Even the most experienced bakers have times when things don’t turn out well. What are some of your worst pie disasters?
Oh, you mean last week? (Laughs) Last week, when I had an LA Times reporter in my kitchen and I was trying to him how to make a pie, we were doing strawberry pie and I just absolutely did not use enough cornstarch. The strawberries got so juicy and it was just completely runny and soggy and essentially inedible, I mean, the thing just couldn’t be eaten! So, yeah, recently, you know, so, no, I’m not above mistakes.
I gave a demo at the Iowa State Fair last summer. I forgot to bring a pitcher for ice water, so I didn’t have cold water with me. So somebody in the audience ran and got me some water and it was warm. Between the warm water and the hot day my pie dough was a crumbly mess. (Laughs) In front of all these people, with a microphone and everything, trying to show them how to make pie dough, and it just completely disintegrated! And I couldn’t get it to roll and when I tried to pick it up it came up in pieces and it was just a melted mess, basically, and people were so sweet about it. People were like “Oh, we’re so relieved to see that you make mistakes too. That it doesn’t always turn out for even the best of bakers.”
And actually, I look back at that day with a good sense of humor because I think it was classic. I think it was a great lesson for everybody: Yeah, even the best pie makers have their bad days and so that takes the pressure off other people. It reminds that it’s not about perfection, it doesn’t always turn out great, and so don’t be so hard on yourself, because even [for] people who’ve been doing it forever, it doesn’t always turn out right. I think that helps to take some of the fear out it too. Maybe that actually inspires people too!

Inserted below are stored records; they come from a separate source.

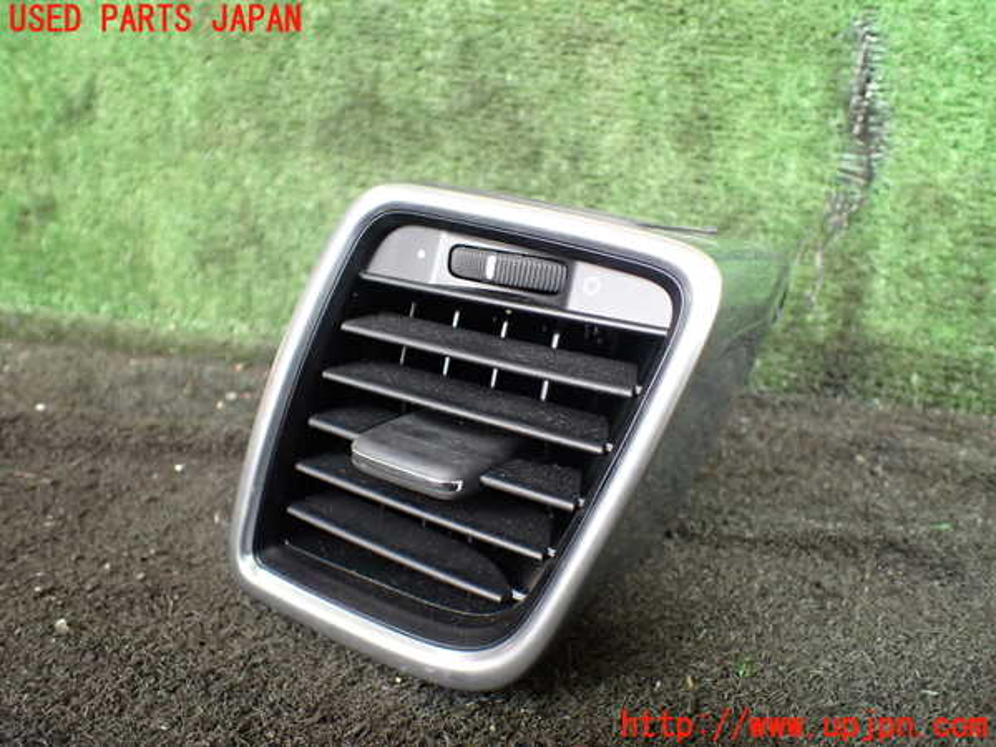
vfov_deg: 46.8
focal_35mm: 30
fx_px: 863
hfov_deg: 60.0
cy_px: 374
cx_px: 498
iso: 320
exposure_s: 1/125
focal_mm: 5.4
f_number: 2.3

I’ve always thought that when you bake something to share with others there’s something magical that’s created, beyond the baked good itself. Is that your experience?
Always, because people appreciate it. You know, you go to a dinner party . . . and you bring something homemade, and people know that you took the time to make it yourself. . . . There’s something heartfelt about that, something generous about that, more so than just bringing a bottle of wine or picking up something from the local bakery.